- HEADLINES: Row crops recover; Dow surges 700 points.
- Chicago ag markets have recovered from morning lows amid surging equity markets and as corn and soy can’t quite shake firm and rising interior basis levels. That basis has been so strong during the throes of harvest is noteworthy and hints at some measure of ongoing supply/demand imbalance. Soy crush margins remain incredibly profitable. Cash ethanol production margins this week are up slightly amid strength in ethanol prices. Export demand is critical in the long run but until final yields and Sep-Nov residual disappearance is known, the market will have difficulty in understanding just how tight near-term supply and demand is. The Dow at midday is up 700 points and sits at the highest level since late August.

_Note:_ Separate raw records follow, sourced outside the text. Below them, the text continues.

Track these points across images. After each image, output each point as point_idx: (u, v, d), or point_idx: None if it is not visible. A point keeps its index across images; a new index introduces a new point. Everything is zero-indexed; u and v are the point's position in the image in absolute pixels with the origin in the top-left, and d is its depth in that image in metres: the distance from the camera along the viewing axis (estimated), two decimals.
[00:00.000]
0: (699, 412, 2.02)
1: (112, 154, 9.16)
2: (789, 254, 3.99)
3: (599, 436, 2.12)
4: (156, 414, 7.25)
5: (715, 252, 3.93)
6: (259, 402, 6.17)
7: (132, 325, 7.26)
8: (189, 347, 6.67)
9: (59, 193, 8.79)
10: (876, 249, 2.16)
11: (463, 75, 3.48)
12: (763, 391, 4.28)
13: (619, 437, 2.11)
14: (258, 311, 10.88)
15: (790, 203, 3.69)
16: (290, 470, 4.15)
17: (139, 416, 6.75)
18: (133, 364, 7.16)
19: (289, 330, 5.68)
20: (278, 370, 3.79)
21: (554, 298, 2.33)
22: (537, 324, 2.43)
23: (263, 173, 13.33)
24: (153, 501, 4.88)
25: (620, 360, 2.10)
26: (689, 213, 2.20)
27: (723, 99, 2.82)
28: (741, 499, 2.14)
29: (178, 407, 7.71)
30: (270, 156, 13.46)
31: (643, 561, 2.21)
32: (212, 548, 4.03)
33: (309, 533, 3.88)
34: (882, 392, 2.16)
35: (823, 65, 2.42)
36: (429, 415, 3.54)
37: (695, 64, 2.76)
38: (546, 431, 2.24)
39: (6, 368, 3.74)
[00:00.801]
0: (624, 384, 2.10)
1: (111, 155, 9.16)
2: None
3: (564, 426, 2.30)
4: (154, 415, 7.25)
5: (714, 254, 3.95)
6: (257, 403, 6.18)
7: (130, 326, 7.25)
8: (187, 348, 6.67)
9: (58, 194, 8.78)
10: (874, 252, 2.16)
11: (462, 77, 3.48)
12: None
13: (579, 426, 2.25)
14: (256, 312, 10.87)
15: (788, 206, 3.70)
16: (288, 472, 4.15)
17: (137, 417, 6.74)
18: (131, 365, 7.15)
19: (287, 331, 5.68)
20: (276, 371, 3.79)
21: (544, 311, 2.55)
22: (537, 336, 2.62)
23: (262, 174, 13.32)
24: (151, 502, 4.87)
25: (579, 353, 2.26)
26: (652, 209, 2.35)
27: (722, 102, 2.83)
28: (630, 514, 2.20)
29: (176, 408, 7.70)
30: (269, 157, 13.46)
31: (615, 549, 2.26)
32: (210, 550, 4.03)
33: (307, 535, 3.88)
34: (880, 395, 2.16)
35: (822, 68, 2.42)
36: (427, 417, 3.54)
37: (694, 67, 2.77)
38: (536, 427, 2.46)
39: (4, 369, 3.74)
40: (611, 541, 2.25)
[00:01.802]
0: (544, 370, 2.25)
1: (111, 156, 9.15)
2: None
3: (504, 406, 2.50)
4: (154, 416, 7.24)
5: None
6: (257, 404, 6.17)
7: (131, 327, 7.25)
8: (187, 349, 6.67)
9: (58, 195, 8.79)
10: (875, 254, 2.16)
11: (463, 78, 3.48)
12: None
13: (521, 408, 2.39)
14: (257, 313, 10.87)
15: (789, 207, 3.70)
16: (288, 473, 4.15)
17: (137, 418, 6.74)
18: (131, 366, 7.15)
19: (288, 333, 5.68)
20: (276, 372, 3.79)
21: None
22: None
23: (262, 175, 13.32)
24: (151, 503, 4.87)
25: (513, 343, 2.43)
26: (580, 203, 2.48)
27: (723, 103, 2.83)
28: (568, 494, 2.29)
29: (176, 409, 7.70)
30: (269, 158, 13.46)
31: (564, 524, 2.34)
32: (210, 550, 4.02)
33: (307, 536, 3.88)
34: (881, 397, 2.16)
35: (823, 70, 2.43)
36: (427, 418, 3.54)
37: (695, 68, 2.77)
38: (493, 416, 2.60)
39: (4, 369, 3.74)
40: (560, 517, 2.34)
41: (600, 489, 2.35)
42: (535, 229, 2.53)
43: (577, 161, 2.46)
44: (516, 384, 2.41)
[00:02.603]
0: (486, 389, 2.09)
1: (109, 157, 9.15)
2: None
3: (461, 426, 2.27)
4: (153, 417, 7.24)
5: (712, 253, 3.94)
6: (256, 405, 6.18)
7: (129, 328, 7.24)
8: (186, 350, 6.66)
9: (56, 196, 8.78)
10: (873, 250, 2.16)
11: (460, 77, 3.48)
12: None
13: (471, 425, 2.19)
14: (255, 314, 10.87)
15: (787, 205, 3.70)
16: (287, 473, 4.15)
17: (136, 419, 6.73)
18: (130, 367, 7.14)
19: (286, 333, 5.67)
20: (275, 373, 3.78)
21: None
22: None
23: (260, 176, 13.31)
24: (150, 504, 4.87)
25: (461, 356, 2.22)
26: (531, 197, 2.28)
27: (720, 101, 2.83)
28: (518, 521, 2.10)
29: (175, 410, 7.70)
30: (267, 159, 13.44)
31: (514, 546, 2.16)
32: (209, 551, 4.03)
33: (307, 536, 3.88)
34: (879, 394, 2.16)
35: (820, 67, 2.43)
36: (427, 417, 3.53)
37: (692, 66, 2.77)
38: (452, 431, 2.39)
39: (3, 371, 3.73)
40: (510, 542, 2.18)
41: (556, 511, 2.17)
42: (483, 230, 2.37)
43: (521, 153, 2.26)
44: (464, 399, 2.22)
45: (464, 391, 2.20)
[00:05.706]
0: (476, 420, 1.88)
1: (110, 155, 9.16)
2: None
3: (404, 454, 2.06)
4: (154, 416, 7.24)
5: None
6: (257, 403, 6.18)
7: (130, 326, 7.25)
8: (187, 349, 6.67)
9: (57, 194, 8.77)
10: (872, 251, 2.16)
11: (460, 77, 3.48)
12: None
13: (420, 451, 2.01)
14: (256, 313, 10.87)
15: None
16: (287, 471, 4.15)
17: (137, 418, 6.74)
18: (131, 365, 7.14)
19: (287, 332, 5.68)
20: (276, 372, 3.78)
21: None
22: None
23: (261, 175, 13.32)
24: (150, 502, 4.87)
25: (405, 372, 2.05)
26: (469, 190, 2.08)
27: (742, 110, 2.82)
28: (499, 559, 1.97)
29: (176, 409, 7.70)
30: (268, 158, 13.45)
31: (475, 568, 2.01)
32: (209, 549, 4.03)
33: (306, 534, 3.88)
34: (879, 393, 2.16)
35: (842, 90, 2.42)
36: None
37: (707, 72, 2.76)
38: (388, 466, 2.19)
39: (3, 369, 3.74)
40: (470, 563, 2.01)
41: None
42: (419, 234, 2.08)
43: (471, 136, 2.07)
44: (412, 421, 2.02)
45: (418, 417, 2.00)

- The next major move will be a function of S American soil moisture in late Nov/early Dec, and even this is uncertain given the return of La Niña-based dryness in Argentina and a projected 10-day dry spell in Central Brazil beyond early next week. Climate outlooks maintain favourable weather in Brazil throughout the autumn and winter months, but the S American growing season in 2022/23 is the most important in years.

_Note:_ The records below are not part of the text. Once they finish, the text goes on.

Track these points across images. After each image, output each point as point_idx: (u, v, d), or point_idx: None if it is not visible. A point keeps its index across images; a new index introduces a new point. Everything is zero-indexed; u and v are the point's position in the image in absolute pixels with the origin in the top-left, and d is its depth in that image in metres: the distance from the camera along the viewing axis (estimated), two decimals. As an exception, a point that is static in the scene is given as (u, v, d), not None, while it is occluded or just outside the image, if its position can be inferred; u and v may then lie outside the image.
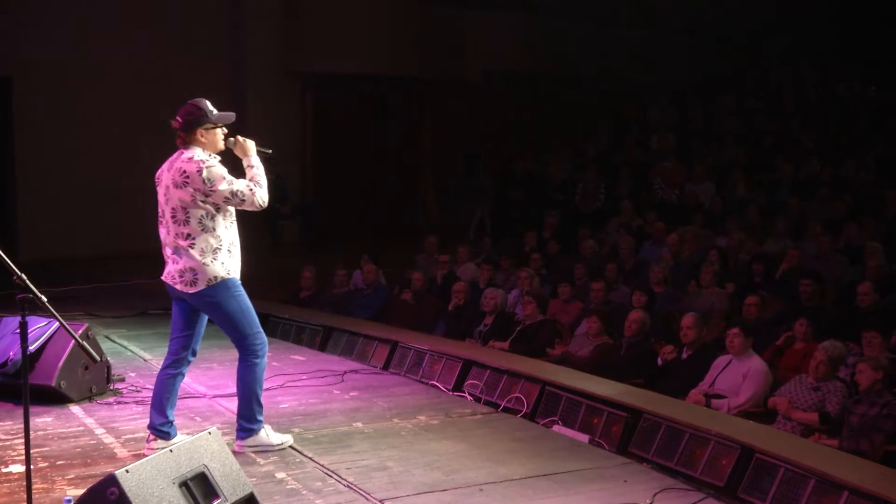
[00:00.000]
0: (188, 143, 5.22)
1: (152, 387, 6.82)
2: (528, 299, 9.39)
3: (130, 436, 5.78)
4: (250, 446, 5.38)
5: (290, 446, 5.52)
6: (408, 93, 16.98)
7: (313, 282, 11.64)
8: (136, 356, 8.17)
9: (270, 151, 5.46)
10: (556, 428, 6.43)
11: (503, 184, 16.38)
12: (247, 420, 5.39)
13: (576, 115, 17.74)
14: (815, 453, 5.36)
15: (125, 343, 8.68)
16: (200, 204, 5.09)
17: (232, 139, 5.35)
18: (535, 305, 9.30)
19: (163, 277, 5.34)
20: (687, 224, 12.42)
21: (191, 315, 5.40)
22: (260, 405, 5.41)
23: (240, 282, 5.30)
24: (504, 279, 11.18)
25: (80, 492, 4.07)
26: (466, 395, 7.17)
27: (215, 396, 6.75)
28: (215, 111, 5.25)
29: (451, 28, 16.77)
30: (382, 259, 12.00)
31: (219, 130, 5.28)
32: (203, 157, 5.15)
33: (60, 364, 6.40)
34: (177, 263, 5.20)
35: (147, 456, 4.78)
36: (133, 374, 7.36)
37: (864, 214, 11.56)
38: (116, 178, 14.17)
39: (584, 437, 6.18)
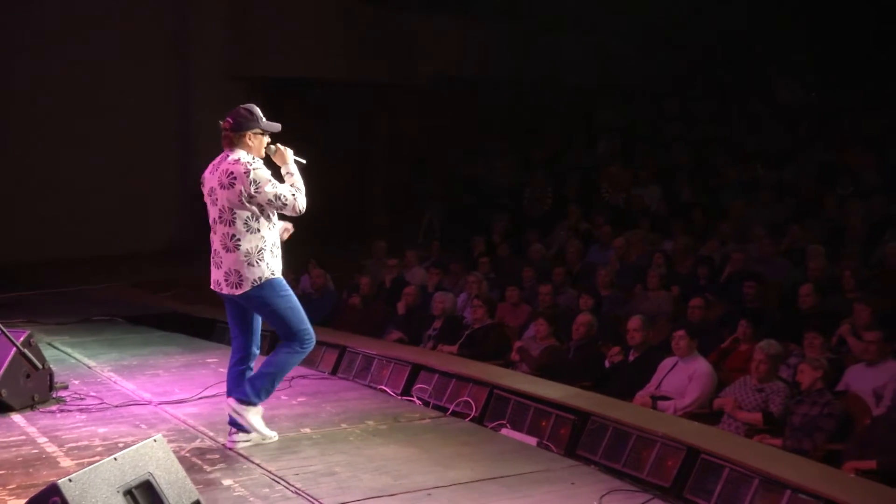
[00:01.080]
0: (235, 144, 5.34)
1: (96, 394, 6.83)
2: (479, 303, 9.41)
3: (73, 444, 5.68)
4: (237, 413, 5.44)
5: (237, 452, 5.48)
6: (356, 97, 16.94)
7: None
8: (79, 363, 8.04)
9: (304, 162, 5.58)
10: (504, 431, 6.45)
11: (452, 188, 16.41)
12: (253, 389, 5.44)
13: (524, 120, 17.83)
14: (758, 453, 5.44)
15: (68, 350, 8.53)
16: (246, 205, 5.22)
17: (272, 147, 5.50)
18: (485, 310, 9.33)
19: (212, 287, 5.49)
20: (633, 227, 12.54)
21: (244, 313, 5.53)
22: (273, 387, 5.50)
23: (284, 280, 5.45)
24: (452, 283, 11.20)
25: (22, 502, 4.00)
26: (415, 399, 7.16)
27: (161, 403, 6.66)
28: (264, 119, 5.42)
29: (400, 32, 16.76)
30: (330, 264, 11.95)
31: (265, 138, 5.43)
32: (248, 159, 5.29)
33: (1, 372, 6.26)
34: (220, 267, 5.35)
35: (230, 448, 5.48)
36: (77, 382, 7.23)
37: (805, 217, 11.76)
38: (59, 182, 13.99)
39: (533, 440, 6.21)
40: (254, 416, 5.50)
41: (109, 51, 14.49)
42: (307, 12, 15.65)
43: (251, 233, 5.27)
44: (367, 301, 10.87)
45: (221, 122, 5.38)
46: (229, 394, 5.60)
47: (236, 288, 5.30)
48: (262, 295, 5.31)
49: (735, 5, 17.27)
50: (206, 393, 6.87)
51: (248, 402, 5.46)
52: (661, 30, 17.58)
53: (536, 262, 11.61)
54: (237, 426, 5.57)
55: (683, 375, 7.39)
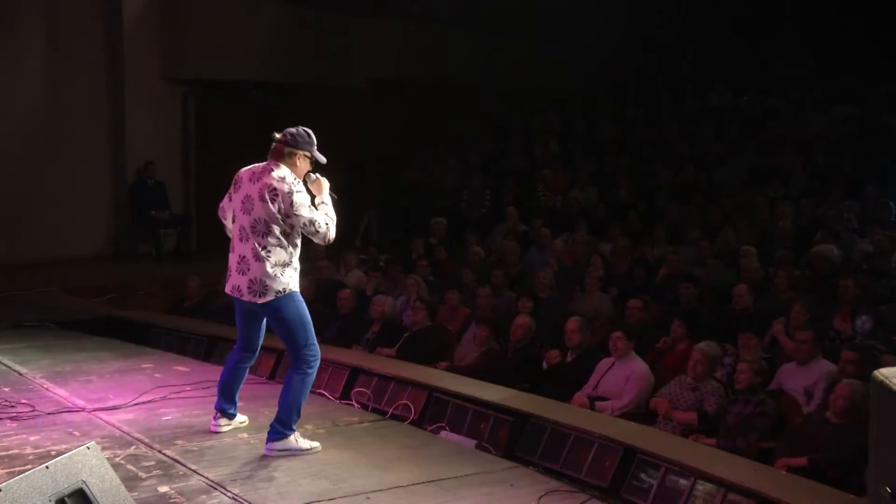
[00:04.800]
0: (283, 159, 5.51)
1: (28, 401, 6.69)
2: (420, 306, 9.40)
3: (4, 453, 5.56)
4: (279, 450, 5.52)
5: (174, 459, 5.42)
6: (293, 100, 16.82)
7: (198, 291, 11.43)
8: (10, 370, 7.86)
9: (336, 197, 5.73)
10: (443, 434, 6.47)
11: (390, 191, 16.38)
12: (282, 425, 5.55)
13: (461, 123, 17.86)
14: (693, 452, 5.53)
15: (-1, 357, 8.36)
16: (282, 222, 5.42)
17: (312, 175, 5.66)
18: (425, 312, 9.31)
19: (227, 291, 5.68)
20: (571, 230, 12.64)
21: (255, 318, 5.76)
22: (299, 414, 5.60)
23: (300, 295, 5.63)
24: (391, 286, 11.17)
25: (-50, 513, 3.90)
26: (354, 402, 7.14)
27: (95, 410, 6.55)
28: (316, 147, 5.61)
29: (336, 35, 16.67)
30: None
31: (309, 164, 5.60)
32: (292, 180, 5.46)
33: (-72, 380, 6.13)
34: (244, 275, 5.50)
35: (213, 432, 5.88)
36: (7, 389, 7.08)
37: (737, 219, 11.95)
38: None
39: (471, 443, 6.23)
40: (293, 441, 5.58)
41: (38, 50, 14.17)
42: (243, 14, 15.48)
43: (282, 247, 5.46)
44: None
45: (276, 134, 5.55)
46: (222, 405, 5.94)
47: (259, 297, 5.46)
48: (281, 306, 5.49)
49: (668, 12, 17.52)
50: (140, 399, 6.78)
51: (283, 437, 5.55)
52: (596, 34, 17.74)
53: (475, 265, 11.64)
54: (223, 412, 5.93)
55: (620, 376, 7.47)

- Rigidly neutral trade has not been limited to US markets, but a lack of conviction is clearly present elsewhere. Brazilian corn futures and basis levels have failed to rally, despite Black Sea export corridor concerns, but Brazilian corn is near a record price for late Oct. Record Brazilian export demand provides support on breaks there. Corn and soy have found equilibrium values. Wheat will be subject to disruptions in Black Sea shipments Nov onward, though we reiterate that the pace of Russian wheat exports has risen since early October. Russian wheat will be cheap indefinitely.
- We estimate that managed funds today are long a net 250,000 contracts corn, unchanged from last week, 70,000 contracts of beans, up slightly, and short a fairly sizable 26,000 contracts of wheat in Chicago. Wheat’s short is subject to covering.
- We are uncertain regarding the evolution of Black Sea trade if the corridor is eliminated or adjusted, but it is a headline risk that dominates wheat price discovery in the short run.
- The S American GFS weather forecast is again unchanged in S America into the middle part of November. Soaking rainfall of 1-4” impacts Paraguay and Parana and Sao Paulo in southern Brazil on the weekend. Regional showers of 1-2” are forecast in Mato Grosso do Sul and Mato Grosso early next week. All but RGDS in far southern Brazil will be well watered on Nov 1. A lengthy drier pattern follows, with little/no rainfall offered to any crop region in S America Nov 1-10. Brazilian soy seeding will race ahead. The return of regular showers will be needed soon thereafter.
- Markets cannot break until favourable S American weather in Dec is confirmed. Rallies struggle on sluggish global trade. Our long-term concern is that global weather patterns improve as La Niña and the US loses additional market share to S America in crop year 2023/24.